WHAT THE TASK ASKS: Copy out verbatim the lines from the rows below that run from the line containing "1. **Input and" through the line containing "3. **Multiplication:** Applying", with both of those lines included.

★ ★ ★ ★ ★

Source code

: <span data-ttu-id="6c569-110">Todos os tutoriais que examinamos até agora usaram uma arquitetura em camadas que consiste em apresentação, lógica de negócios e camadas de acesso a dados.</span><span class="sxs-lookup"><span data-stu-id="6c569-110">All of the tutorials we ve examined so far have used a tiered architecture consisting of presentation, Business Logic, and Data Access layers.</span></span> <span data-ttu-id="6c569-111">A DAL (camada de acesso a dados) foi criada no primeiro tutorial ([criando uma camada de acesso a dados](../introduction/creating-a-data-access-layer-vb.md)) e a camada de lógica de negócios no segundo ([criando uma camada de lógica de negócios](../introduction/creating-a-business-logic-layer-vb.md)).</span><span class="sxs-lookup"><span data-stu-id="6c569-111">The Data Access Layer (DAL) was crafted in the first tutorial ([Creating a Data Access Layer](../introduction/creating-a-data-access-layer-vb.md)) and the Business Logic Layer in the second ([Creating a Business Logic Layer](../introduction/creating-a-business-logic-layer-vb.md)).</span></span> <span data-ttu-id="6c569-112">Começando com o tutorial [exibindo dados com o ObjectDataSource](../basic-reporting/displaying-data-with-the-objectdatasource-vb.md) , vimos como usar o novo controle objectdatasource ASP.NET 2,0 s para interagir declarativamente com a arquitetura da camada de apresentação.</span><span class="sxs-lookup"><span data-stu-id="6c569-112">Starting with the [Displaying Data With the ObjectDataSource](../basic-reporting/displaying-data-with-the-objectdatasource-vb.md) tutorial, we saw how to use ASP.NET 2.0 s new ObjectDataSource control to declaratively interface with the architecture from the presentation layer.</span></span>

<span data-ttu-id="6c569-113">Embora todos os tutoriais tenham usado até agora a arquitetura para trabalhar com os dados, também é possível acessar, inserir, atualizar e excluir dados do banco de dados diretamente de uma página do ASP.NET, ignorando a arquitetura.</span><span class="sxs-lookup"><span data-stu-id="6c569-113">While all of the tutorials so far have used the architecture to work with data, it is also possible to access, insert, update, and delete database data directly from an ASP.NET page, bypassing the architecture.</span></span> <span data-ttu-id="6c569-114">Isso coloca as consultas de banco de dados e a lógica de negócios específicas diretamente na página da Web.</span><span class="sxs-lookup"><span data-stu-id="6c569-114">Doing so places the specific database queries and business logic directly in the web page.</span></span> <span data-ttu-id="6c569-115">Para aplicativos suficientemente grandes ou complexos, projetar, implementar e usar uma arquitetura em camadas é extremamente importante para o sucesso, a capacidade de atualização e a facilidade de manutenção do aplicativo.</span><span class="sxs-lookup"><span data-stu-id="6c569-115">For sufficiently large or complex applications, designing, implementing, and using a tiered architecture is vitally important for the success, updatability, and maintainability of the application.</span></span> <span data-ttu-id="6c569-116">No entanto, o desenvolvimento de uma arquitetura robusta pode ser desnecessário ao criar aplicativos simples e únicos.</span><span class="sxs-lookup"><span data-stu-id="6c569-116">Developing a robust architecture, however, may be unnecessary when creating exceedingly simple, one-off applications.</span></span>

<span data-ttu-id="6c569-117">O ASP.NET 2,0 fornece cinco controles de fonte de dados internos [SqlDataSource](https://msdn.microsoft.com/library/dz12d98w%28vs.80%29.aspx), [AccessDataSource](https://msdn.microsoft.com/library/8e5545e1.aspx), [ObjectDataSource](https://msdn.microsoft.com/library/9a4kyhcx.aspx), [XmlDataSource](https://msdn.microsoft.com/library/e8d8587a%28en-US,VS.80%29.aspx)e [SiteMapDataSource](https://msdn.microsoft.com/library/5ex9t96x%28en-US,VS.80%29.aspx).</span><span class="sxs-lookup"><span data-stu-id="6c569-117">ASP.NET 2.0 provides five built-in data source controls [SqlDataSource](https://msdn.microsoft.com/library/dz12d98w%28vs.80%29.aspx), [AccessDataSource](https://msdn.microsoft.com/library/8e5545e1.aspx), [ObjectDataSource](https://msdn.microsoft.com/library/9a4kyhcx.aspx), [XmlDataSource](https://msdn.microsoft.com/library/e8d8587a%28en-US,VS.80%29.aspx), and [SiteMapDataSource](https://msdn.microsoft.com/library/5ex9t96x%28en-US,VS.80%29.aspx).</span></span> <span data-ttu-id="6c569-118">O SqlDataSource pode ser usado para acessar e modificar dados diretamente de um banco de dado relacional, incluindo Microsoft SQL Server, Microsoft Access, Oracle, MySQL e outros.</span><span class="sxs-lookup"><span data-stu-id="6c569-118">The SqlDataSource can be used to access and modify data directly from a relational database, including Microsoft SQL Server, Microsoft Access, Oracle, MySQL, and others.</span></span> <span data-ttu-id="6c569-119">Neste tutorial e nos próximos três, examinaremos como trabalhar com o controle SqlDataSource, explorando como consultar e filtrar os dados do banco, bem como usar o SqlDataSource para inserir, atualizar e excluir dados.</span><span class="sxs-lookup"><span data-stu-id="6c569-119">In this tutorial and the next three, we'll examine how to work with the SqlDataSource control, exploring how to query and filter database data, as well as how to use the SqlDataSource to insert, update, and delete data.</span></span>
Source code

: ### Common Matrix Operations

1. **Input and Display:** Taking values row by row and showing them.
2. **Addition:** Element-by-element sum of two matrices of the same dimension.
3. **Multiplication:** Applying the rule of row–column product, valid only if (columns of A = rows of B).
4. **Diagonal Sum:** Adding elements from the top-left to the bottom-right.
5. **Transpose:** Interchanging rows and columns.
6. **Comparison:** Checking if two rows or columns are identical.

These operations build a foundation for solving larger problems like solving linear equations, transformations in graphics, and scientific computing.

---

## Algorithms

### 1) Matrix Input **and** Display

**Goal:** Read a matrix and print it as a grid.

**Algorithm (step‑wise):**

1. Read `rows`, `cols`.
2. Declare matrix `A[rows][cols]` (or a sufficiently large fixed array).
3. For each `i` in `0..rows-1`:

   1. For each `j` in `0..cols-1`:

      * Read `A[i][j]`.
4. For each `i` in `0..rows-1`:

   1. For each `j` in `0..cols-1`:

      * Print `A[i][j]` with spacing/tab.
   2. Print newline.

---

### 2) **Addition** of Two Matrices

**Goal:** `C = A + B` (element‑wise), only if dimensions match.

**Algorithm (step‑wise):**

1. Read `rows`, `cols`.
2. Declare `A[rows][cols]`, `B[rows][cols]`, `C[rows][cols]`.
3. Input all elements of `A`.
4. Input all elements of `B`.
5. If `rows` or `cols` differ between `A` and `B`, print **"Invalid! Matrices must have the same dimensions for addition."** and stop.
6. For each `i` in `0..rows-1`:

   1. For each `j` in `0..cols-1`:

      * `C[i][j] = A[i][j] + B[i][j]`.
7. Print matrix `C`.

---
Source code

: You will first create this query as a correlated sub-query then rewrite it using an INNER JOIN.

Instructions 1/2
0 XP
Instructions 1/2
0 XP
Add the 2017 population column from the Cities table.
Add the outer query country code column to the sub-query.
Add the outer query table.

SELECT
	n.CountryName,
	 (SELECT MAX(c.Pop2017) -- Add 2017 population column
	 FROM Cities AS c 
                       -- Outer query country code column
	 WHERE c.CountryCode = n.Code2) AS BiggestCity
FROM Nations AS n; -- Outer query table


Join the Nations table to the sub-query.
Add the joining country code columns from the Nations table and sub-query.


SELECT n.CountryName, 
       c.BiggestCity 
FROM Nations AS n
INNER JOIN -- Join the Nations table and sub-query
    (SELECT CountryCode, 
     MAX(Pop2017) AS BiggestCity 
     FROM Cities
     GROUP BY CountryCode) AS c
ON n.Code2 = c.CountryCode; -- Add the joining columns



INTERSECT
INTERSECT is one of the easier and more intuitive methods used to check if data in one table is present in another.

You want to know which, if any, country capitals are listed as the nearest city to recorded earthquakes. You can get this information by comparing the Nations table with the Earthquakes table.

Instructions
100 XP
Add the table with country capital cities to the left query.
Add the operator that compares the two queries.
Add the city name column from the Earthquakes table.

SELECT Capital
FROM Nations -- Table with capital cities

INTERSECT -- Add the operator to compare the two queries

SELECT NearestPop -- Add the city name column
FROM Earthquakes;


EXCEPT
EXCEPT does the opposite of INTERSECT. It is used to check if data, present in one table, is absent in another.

★ ★ ★ ★ ★

OUTPUT OF THE TASK:
1. **Input and Display:** Taking values row by row and showing them.
2. **Addition:** Element-by-element sum of two matrices of the same dimension.
3. **Multiplication:** Applying the rule of row–column product, valid only if (columns of A = rows of B).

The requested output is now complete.